→ SUPPLIED RECORDS:
((

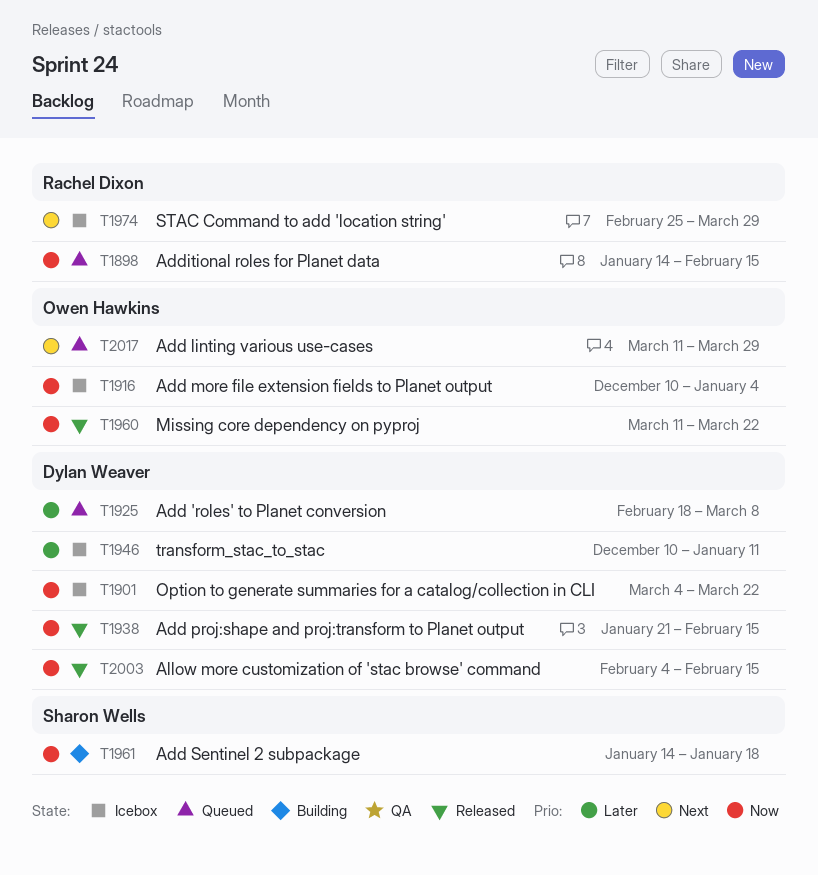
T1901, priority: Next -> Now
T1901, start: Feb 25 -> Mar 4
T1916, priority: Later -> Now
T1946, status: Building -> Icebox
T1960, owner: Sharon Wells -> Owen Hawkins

))

→ INSTRUCTION: Each record must be repeated verbatim, and no picture may appear in the copy.

→ REPLY TO THE EXERCISE:
T1901, priority: Next -> Now
T1901, start: Feb 25 -> Mar 4
T1916, priority: Later -> Now
T1946, status: Building -> Icebox
T1960, owner: Sharon Wells -> Owen Hawkins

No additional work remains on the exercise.